▽
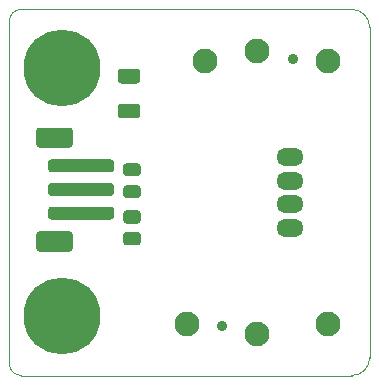
<source format=gbr>
G04 #@! TF.GenerationSoftware,KiCad,Pcbnew,5.1.10*
G04 #@! TF.CreationDate,2021-09-16T01:02:32+02:00*
G04 #@! TF.ProjectId,pressureSensorHolder,70726573-7375-4726-9553-656e736f7248,rev?*
G04 #@! TF.SameCoordinates,Original*
G04 #@! TF.FileFunction,Soldermask,Bot*
G04 #@! TF.FilePolarity,Negative*
%FSLAX46Y46*%
G04 Gerber Fmt 4.6, Leading zero omitted, Abs format (unit mm)*
G04 Created by KiCad (PCBNEW 5.1.10) date 2021-09-16 01:02:32*
%MOMM*%
%LPD*%
G01*
G04 APERTURE LIST*
G04 #@! TA.AperFunction,Profile*
%ADD10C,0.050000*%
G04 #@! TD*
%ADD11O,2.302000X1.502000*%
%ADD12C,2.102000*%
%ADD13C,0.902000*%
%ADD14C,6.502000*%
G04 APERTURE END LIST*
D10*
X128942200Y-99157400D02*
G75*
G02*
X127942200Y-98157400I0J1000000D01*
G01*
X127942200Y-69157400D02*
G75*
G02*
X128942200Y-68157400I1000000J0D01*
G01*
X158442200Y-97657400D02*
G75*
G02*
X156942200Y-99157400I-1500000J0D01*
G01*
X156942200Y-68157400D02*
G75*
G02*
X158442200Y-69657400I0J-1500000D01*
G01*
X158442200Y-97657400D02*
X158442200Y-69657400D01*
X128942200Y-99157400D02*
X156942200Y-99157400D01*
X127942200Y-69157400D02*
X127942200Y-98157400D01*
X156942200Y-68157400D02*
X128942200Y-68157400D01*
X128942200Y-99157400D02*
G75*
G02*
X127942200Y-98157400I0J1000000D01*
G01*
X127942200Y-69157400D02*
G75*
G02*
X128942200Y-68157400I1000000J0D01*
G01*
X158442200Y-97657400D02*
G75*
G02*
X156942200Y-99157400I-1500000J0D01*
G01*
X156942200Y-68157400D02*
G75*
G02*
X158442200Y-69657400I0J-1500000D01*
G01*
X158442200Y-97657400D02*
X158442200Y-69657400D01*
X128942200Y-99157400D02*
X156942200Y-99157400D01*
X127942200Y-69157400D02*
X127942200Y-98157400D01*
X156942200Y-68157400D02*
X128942200Y-68157400D01*
G36*
G01*
X130479137Y-86958400D02*
X133049263Y-86958400D01*
G75*
G02*
X133315200Y-87224337I0J-265937D01*
G01*
X133315200Y-88394463D01*
G75*
G02*
X133049263Y-88660400I-265937J0D01*
G01*
X130479137Y-88660400D01*
G75*
G02*
X130213200Y-88394463I0J265937D01*
G01*
X130213200Y-87224337D01*
G75*
G02*
X130479137Y-86958400I265937J0D01*
G01*
G37*
G36*
G01*
X130479137Y-78158400D02*
X133049263Y-78158400D01*
G75*
G02*
X133315200Y-78424337I0J-265937D01*
G01*
X133315200Y-79594463D01*
G75*
G02*
X133049263Y-79860400I-265937J0D01*
G01*
X130479137Y-79860400D01*
G75*
G02*
X130213200Y-79594463I0J265937D01*
G01*
X130213200Y-78424337D01*
G75*
G02*
X130479137Y-78158400I265937J0D01*
G01*
G37*
G36*
G01*
X131488700Y-84858400D02*
X136539700Y-84858400D01*
G75*
G02*
X136815200Y-85133900I0J-275500D01*
G01*
X136815200Y-85684900D01*
G75*
G02*
X136539700Y-85960400I-275500J0D01*
G01*
X131488700Y-85960400D01*
G75*
G02*
X131213200Y-85684900I0J275500D01*
G01*
X131213200Y-85133900D01*
G75*
G02*
X131488700Y-84858400I275500J0D01*
G01*
G37*
G36*
G01*
X131488700Y-82858400D02*
X136539700Y-82858400D01*
G75*
G02*
X136815200Y-83133900I0J-275500D01*
G01*
X136815200Y-83684900D01*
G75*
G02*
X136539700Y-83960400I-275500J0D01*
G01*
X131488700Y-83960400D01*
G75*
G02*
X131213200Y-83684900I0J275500D01*
G01*
X131213200Y-83133900D01*
G75*
G02*
X131488700Y-82858400I275500J0D01*
G01*
G37*
G36*
G01*
X131488700Y-80858400D02*
X136539700Y-80858400D01*
G75*
G02*
X136815200Y-81133900I0J-275500D01*
G01*
X136815200Y-81684900D01*
G75*
G02*
X136539700Y-81960400I-275500J0D01*
G01*
X131488700Y-81960400D01*
G75*
G02*
X131213200Y-81684900I0J275500D01*
G01*
X131213200Y-81133900D01*
G75*
G02*
X131488700Y-80858400I275500J0D01*
G01*
G37*
G36*
G01*
X137851075Y-87006400D02*
X138803325Y-87006400D01*
G75*
G02*
X139078200Y-87281275I0J-274875D01*
G01*
X139078200Y-87858525D01*
G75*
G02*
X138803325Y-88133400I-274875J0D01*
G01*
X137851075Y-88133400D01*
G75*
G02*
X137576200Y-87858525I0J274875D01*
G01*
X137576200Y-87281275D01*
G75*
G02*
X137851075Y-87006400I274875J0D01*
G01*
G37*
G36*
G01*
X137851075Y-85181400D02*
X138803325Y-85181400D01*
G75*
G02*
X139078200Y-85456275I0J-274875D01*
G01*
X139078200Y-86033525D01*
G75*
G02*
X138803325Y-86308400I-274875J0D01*
G01*
X137851075Y-86308400D01*
G75*
G02*
X137576200Y-86033525I0J274875D01*
G01*
X137576200Y-85456275D01*
G75*
G02*
X137851075Y-85181400I274875J0D01*
G01*
G37*
G36*
G01*
X138808950Y-82258400D02*
X137845450Y-82258400D01*
G75*
G02*
X137576200Y-81989150I0J269250D01*
G01*
X137576200Y-81450650D01*
G75*
G02*
X137845450Y-81181400I269250J0D01*
G01*
X138808950Y-81181400D01*
G75*
G02*
X139078200Y-81450650I0J-269250D01*
G01*
X139078200Y-81989150D01*
G75*
G02*
X138808950Y-82258400I-269250J0D01*
G01*
G37*
G36*
G01*
X138808950Y-84133400D02*
X137845450Y-84133400D01*
G75*
G02*
X137576200Y-83864150I0J269250D01*
G01*
X137576200Y-83325650D01*
G75*
G02*
X137845450Y-83056400I269250J0D01*
G01*
X138808950Y-83056400D01*
G75*
G02*
X139078200Y-83325650I0J-269250D01*
G01*
X139078200Y-83864150D01*
G75*
G02*
X138808950Y-84133400I-269250J0D01*
G01*
G37*
D11*
X151692200Y-80657400D03*
X151692200Y-82657400D03*
X151692200Y-84657400D03*
X151692200Y-86657400D03*
D12*
X154892200Y-72557400D03*
X144492200Y-72557400D03*
X142992200Y-94757400D03*
X154892200Y-94757400D03*
D13*
X151942200Y-72357400D03*
D12*
X148942200Y-71657400D03*
D13*
X145942200Y-94957400D03*
D12*
X148942200Y-95657400D03*
D13*
X134099256Y-92460344D03*
X132402200Y-91757400D03*
X130705144Y-92460344D03*
X130002200Y-94157400D03*
X130705144Y-95854456D03*
X132402200Y-96557400D03*
X134099256Y-95854456D03*
X134802200Y-94157400D03*
D14*
X132402200Y-94157400D03*
D13*
X134099256Y-71460344D03*
X132402200Y-70757400D03*
X130705144Y-71460344D03*
X130002200Y-73157400D03*
X130705144Y-74854456D03*
X132402200Y-75557400D03*
X134099256Y-74854456D03*
X134802200Y-73157400D03*
D14*
X132402200Y-73157400D03*
G36*
G01*
X138765028Y-74432400D02*
X137407372Y-74432400D01*
G75*
G02*
X137135200Y-74160228I0J272172D01*
G01*
X137135200Y-73452572D01*
G75*
G02*
X137407372Y-73180400I272172J0D01*
G01*
X138765028Y-73180400D01*
G75*
G02*
X139037200Y-73452572I0J-272172D01*
G01*
X139037200Y-74160228D01*
G75*
G02*
X138765028Y-74432400I-272172J0D01*
G01*
G37*
G36*
G01*
X138765028Y-77382400D02*
X137407372Y-77382400D01*
G75*
G02*
X137135200Y-77110228I0J272172D01*
G01*
X137135200Y-76402572D01*
G75*
G02*
X137407372Y-76130400I272172J0D01*
G01*
X138765028Y-76130400D01*
G75*
G02*
X139037200Y-76402572I0J-272172D01*
G01*
X139037200Y-77110228D01*
G75*
G02*
X138765028Y-77382400I-272172J0D01*
G01*
G37*
M02*

</source>
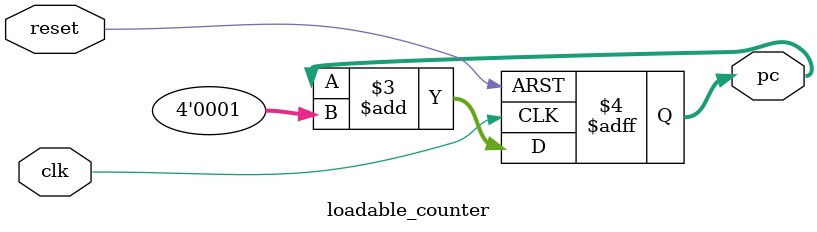
<source format=v>
`timescale 1ns / 1ps


module loadable_counter(
input clk,
input reset,
output reg [3:0] pc
);

always@(posedge clk, negedge reset)
if (!reset) //active low reset
  pc <= 0;
else
  pc <= pc + 4'b0001;

endmodule

</source>
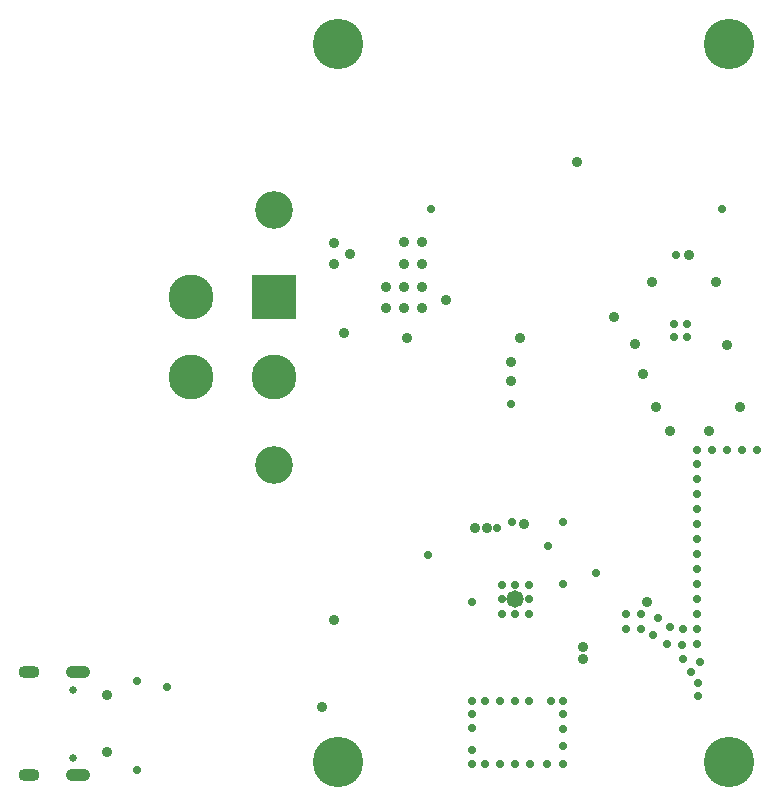
<source format=gbs>
%FSTAX23Y23*%
%MOIN*%
%SFA1B1*%

%IPPOS*%
%AMD59*
4,1,8,0.035400,0.000000,0.035400,0.000000,0.015700,0.019700,-0.015700,0.019700,-0.035400,0.000000,-0.035400,0.000000,-0.015700,-0.019700,0.015700,-0.019700,0.035400,0.000000,0.0*
1,1,0.039370,0.015700,0.000000*
1,1,0.039370,0.015700,0.000000*
1,1,0.039370,-0.015700,0.000000*
1,1,0.039370,-0.015700,0.000000*
%
%AMD60*
4,1,8,0.041300,0.000000,0.041300,0.000000,0.021700,0.019700,-0.021700,0.019700,-0.041300,0.000000,-0.041300,0.000000,-0.021700,-0.019700,0.021700,-0.019700,0.041300,0.000000,0.0*
1,1,0.039370,0.021700,0.000000*
1,1,0.039370,0.021700,0.000000*
1,1,0.039370,-0.021700,0.000000*
1,1,0.039370,-0.021700,0.000000*
%
G04~CAMADD=59~8~0.0~0.0~393.7~708.7~196.9~0.0~15~0.0~0.0~0.0~0.0~0~0.0~0.0~0.0~0.0~0~0.0~0.0~0.0~270.0~707.0~393.0*
%ADD59D59*%
G04~CAMADD=60~8~0.0~0.0~393.7~826.8~196.9~0.0~15~0.0~0.0~0.0~0.0~0~0.0~0.0~0.0~0.0~0~0.0~0.0~0.0~270.0~828.0~394.0*
%ADD60D60*%
%ADD61C,0.025591*%
%ADD63C,0.028000*%
%ADD87C,0.125716*%
%ADD88C,0.149968*%
%ADD89R,0.149968X0.149968*%
%ADD90C,0.036000*%
%ADD91C,0.168000*%
%ADD92C,0.058000*%
%ADD93C,0.027685*%
%LNpcb-1*%
%LPD*%
G54D59*
X00139Y00395D03*
Y00054D03*
G54D60*
X00303Y00395D03*
Y00054D03*
G54D61*
X00284Y00338D03*
Y00111D03*
G54D63*
X0148Y0194D03*
X006Y00345D03*
X005Y00365D03*
X02365Y01135D03*
X02415D03*
X02565D03*
X02515D03*
X02465D03*
X0237Y00315D03*
Y0036D03*
X02345Y00395D03*
X0232Y0044D03*
X02315Y00485D03*
X02265Y0049D03*
X0222Y0052D03*
X0218Y0054D03*
X0213D03*
Y0059D03*
X0218D03*
X02235Y00575D03*
X02275Y00545D03*
X0232Y0054D03*
X02365Y0049D03*
Y0054D03*
Y0059D03*
Y0064D03*
Y0069D03*
Y0074D03*
Y0079D03*
Y0084D03*
Y0089D03*
Y0094D03*
Y0099D03*
Y0104D03*
Y0109D03*
X02375Y0043D03*
X0203Y00725D03*
X0175Y00895D03*
X0245Y0194D03*
X0192Y00895D03*
Y0069D03*
X017Y00875D03*
X0147Y00785D03*
X01615Y00629D03*
X0187Y00815D03*
X02295Y01785D03*
X01615Y00135D03*
Y003D03*
Y00255D03*
Y0021D03*
X0192Y0015D03*
X01615Y0009D03*
X0166D03*
X0171D03*
X0176D03*
X0181D03*
X01865D03*
X0192D03*
Y00205D03*
Y00255D03*
Y003D03*
X01877D03*
X0166D03*
X01805D03*
X0171D03*
X0176D03*
X01805Y0059D03*
X01715Y0059D03*
X0176D03*
X01715Y0064D03*
X005Y0007D03*
X01745Y0129D03*
X01715Y00685D03*
X01805Y0064D03*
Y00685D03*
X0176D03*
G54D87*
X00955Y01937D03*
Y01087D03*
G54D88*
X0068Y01645D03*
Y0138D03*
X00955D03*
G54D89*
X00955Y01645D03*
G54D90*
X01115Y0028D03*
X02275Y012D03*
X02405D03*
X022Y0063D03*
X02428Y01695D03*
X01985Y0044D03*
Y0048D03*
X01745Y01365D03*
Y0143D03*
X01665Y00875D03*
X01625D03*
X01155Y0057D03*
X0179Y0089D03*
X02185Y0139D03*
X0234Y01785D03*
X01155Y01755D03*
X0251Y0128D03*
X0223D03*
X0216Y0149D03*
X02088Y01581D03*
X02215Y01695D03*
X02465Y01485D03*
X01965Y02095D03*
X01775Y0151D03*
X0153Y01635D03*
X0133Y0161D03*
X0145Y0183D03*
Y01755D03*
Y0168D03*
Y0161D03*
X0139D03*
X0133Y0168D03*
X0139D03*
Y01755D03*
Y0183D03*
X01207Y01789D03*
X0119Y01525D03*
X01155Y01825D03*
X014Y0151D03*
X004Y0032D03*
Y0013D03*
G54D91*
X02473Y00098D03*
X02473Y0249D03*
X0117Y00098D03*
Y0249D03*
G54D92*
X0176Y0064D03*
G54D93*
X02331Y01513D03*
X02288D03*
Y01556D03*
X02331D03*
M02*
</source>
△
*WHAT IS EXPECTED*
What are the lines of the data above that include the string "APERTURE"? Copy them.

*RESULT OF THE TASK*
G04 APERTURE LIST*
G04 APERTURE END LIST*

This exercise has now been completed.